*Source extract*
+++
Mathemagenic On Blog as Personal Productivity/Knowledge Management Tool

Lilia Efimova has a nice summary of using a weblog as a personal productivity/knowledge management tool. Efimova is currently finishing up her PhD and frequently posts to her blog about ideas/information that she has that are relevant to her thesis.

Communication and information sharing. Sharing information via a weblog is not a specific activity, but a by-product of writing. In most cases it’s an advantage; however it limits potential uses of blogging when access to some of the weblog posts have to be restricted. Weblog is not good for a goal-driven communication to a known few people, but it is a perfect instrument for non-intrusive sharing of ideas in cases where potential audience is not well defined.

In the comments, Dave Ferguson expands on this idea,

I agree with several of your points. Usually I’m on the same computer, so accessability isn’t that big a deal for me… but accessability for others is. I have many friends and contacts who aren’t big on blogging. It’s easy for me to say, “go to my blog and search for XYZ. I have a link in the post, so you can go to the original.

I do that all the time to people because, well, I do it all the time myself. The weird thing is there is this other woman who portrays herself as an expert on weblogs and has a very successful business doing so who pretty much says you should never just write a blog, essentially, for yourself that consists largely of things that you want to keep around to reference later. Instead, apparently, it’s not really a blog unless you’re writing for some specific audience, however vaguely you might define that.

Pshaw. People occasionally tell me they this or that post here useful, but for the most part I blog about things that strike a chord in me that I know I will forget about unless I write about them here so I can look them up later. In fact, more than once I have Googled for the answer to some specific problem or another only to find my site comes up on the first page of links, and I think to myself “I wrote about that? When?” (Seriously, I’m not so sure about the Singularity, but I’m ready for a pill that expands human memory like yesterday).
+++
*Material provided*
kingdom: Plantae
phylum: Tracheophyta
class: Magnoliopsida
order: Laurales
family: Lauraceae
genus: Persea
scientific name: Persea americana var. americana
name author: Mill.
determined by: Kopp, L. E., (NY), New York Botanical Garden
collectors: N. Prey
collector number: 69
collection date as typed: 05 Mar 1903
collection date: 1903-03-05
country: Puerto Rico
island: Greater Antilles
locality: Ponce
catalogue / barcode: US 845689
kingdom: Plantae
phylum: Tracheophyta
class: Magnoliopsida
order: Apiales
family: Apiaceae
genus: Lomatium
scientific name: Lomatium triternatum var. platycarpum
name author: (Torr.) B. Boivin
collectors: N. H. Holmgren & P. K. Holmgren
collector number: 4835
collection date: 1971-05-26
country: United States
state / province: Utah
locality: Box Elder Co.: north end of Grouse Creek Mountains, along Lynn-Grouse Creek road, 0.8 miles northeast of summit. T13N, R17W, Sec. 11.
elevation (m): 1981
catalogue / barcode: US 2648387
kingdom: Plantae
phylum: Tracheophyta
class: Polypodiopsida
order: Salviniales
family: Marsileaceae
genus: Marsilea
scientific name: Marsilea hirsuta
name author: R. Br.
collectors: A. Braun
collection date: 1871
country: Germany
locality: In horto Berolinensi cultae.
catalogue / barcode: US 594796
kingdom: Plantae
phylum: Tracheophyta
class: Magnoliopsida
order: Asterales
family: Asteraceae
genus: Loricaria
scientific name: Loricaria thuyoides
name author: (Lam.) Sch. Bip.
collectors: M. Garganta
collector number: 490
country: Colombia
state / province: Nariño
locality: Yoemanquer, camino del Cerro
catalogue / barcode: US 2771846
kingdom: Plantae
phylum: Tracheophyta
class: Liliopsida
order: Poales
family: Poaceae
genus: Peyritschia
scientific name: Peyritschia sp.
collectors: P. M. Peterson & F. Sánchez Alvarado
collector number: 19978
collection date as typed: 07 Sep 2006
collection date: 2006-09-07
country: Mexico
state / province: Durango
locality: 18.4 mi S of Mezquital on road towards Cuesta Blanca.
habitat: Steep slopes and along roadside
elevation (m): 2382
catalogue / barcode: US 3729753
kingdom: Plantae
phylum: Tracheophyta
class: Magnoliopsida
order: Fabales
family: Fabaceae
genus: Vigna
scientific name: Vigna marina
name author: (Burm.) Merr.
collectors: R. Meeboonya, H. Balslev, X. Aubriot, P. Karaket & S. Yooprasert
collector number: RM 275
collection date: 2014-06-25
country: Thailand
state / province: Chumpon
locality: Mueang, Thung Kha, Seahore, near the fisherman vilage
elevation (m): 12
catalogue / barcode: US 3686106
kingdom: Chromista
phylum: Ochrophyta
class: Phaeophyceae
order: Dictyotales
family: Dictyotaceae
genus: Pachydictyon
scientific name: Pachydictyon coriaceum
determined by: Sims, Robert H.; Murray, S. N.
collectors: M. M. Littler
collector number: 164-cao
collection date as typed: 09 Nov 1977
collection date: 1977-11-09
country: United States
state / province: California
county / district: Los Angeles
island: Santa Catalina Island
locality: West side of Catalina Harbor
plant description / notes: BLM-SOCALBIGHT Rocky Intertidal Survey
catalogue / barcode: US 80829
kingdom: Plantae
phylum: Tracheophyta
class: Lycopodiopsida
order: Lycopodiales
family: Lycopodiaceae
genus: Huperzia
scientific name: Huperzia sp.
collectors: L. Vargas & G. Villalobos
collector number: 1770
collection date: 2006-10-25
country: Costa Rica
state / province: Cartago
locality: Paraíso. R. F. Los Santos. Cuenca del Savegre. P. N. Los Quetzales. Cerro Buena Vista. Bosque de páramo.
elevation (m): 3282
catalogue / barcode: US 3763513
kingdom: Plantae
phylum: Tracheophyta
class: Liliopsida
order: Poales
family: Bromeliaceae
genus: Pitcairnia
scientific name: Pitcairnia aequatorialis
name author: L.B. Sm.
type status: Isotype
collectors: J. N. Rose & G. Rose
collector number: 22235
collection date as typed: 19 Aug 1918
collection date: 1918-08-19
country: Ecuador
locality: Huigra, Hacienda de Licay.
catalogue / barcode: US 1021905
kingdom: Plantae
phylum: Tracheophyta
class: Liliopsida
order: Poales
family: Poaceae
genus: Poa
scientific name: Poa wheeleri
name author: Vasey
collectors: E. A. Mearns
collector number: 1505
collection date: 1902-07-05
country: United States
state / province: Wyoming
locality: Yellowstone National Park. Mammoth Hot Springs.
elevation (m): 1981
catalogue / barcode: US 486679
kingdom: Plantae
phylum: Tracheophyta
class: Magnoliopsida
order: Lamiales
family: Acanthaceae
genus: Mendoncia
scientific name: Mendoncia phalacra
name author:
+++
*Tasks for this exercise*
1. Please transcribe the blog post on blogging as a knowledge management tool word for word, starting with "I agree with" and going on through "to the original.".
2. According to the blog post on blogging as a knowledge management tool, what is Lilia Efimova currently finishing?
3. Decide whether each statement agrees with the blog post on blogging as a knowledge management tool. Give yes or no for each, backed by the exact words from the post that settle it.
(a) A weblog is described as good for goal-driven communication to a known few people.
(b) Sharing information via a weblog is described as a by-product of writing.
(c) A Google search for a specific problem has turned up the writer's own site on the first page of links.
The records above were taken from a different source.

*Per-task answers*
1.
I agree with several of your points. Usually I’m on the same computer, so accessability isn’t that big a deal for me… but accessability for others is. I have many friends and contacts who aren’t big on blogging. It’s easy for me to say, “go to my blog and search for XYZ. I have a link in the post, so you can go to the original.

2. Her PhD.

3.
(a) No: "Weblog is not good for a goal-driven communication to a known few people"
(b) Yes: "Sharing information via a weblog is not a specific activity, but a by-product of writing."
(c) Yes: "only to find my site comes up on the first page of links"